In the end, we topped out at about 3 pm on Saturday, July 25th – three wild days and 28 pitches later – to utterly peaceful stillness, solitude, and brilliant sunshine that seemed to make me immediately wonder whether or not I was ever trying to sleep on that tiny ledge at Camp 5, just 12 hours before, or if I’d dreamed the whole thing.  I know, I know, it’s only The Nose, small peanuts in the big wall world.  But your first wall is a special thing.  And the feeling of walking back into the meadow after the climb, amongst the cars and the people and back into this horizontal world, that first time you look back up at the route, at that impossibly imposing wall, knowing full well that it WAS real, and that it DID happen, and was completely mind blowing – that’s a feeling I’ll never forget, that I know I’ll never stop chasing, never stop trying to hold on to.

And that’s been the overwhelming feeling since then – a mix of melancholic wonder, exhilaration, and an unshakeable, nostalgic hangover, like waking up from an adventure that you know has fundamentally changed who you are, down to the core, and yet still remains just that – a dream from a world perpendicular to our own.

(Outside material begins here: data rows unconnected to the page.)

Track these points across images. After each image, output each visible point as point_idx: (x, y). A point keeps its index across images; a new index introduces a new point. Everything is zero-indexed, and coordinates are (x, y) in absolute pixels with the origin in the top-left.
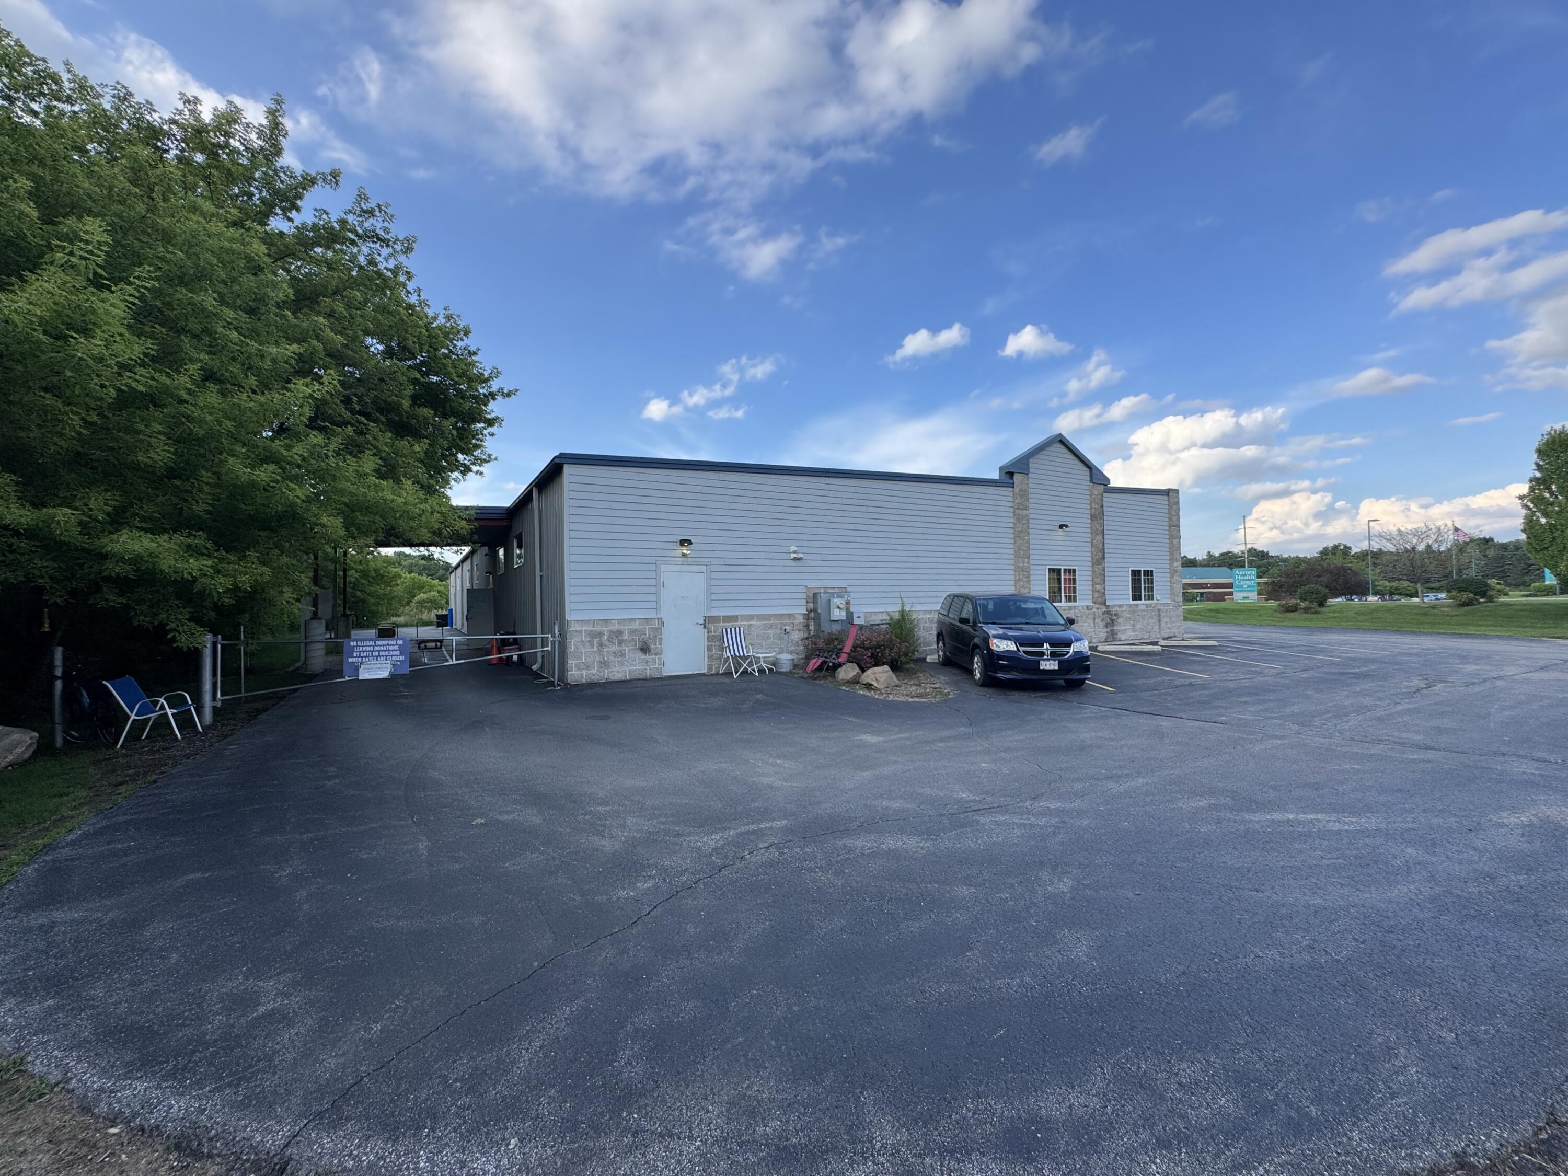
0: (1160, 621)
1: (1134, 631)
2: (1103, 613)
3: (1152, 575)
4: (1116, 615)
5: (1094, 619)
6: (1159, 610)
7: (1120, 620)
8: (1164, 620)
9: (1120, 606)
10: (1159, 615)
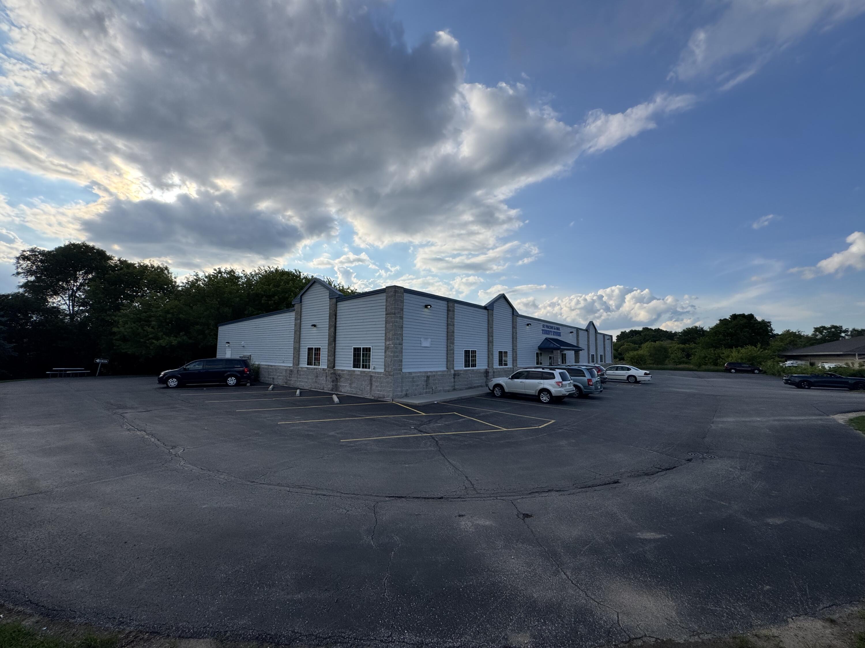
0: (371, 384)
1: (351, 387)
2: (331, 374)
3: (370, 351)
4: (339, 376)
5: (327, 377)
6: (371, 376)
7: (343, 379)
8: (375, 384)
9: (342, 370)
10: (371, 380)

The Nose was first climbed in 1958 by Warren Harding, Wayne Merry, and George Whitmore. It is perhaps the most well known big wall rock climb in the world, and the first route up El Capitan. There is no permit system for climbing El Cap, but climbers are expected to be educated on the regulations concerning wilderness travel and bigwall climbing. Even though climbers can watch cars drive by below, Tristan’s article reminds us that climbing is a transformative wilderness experience.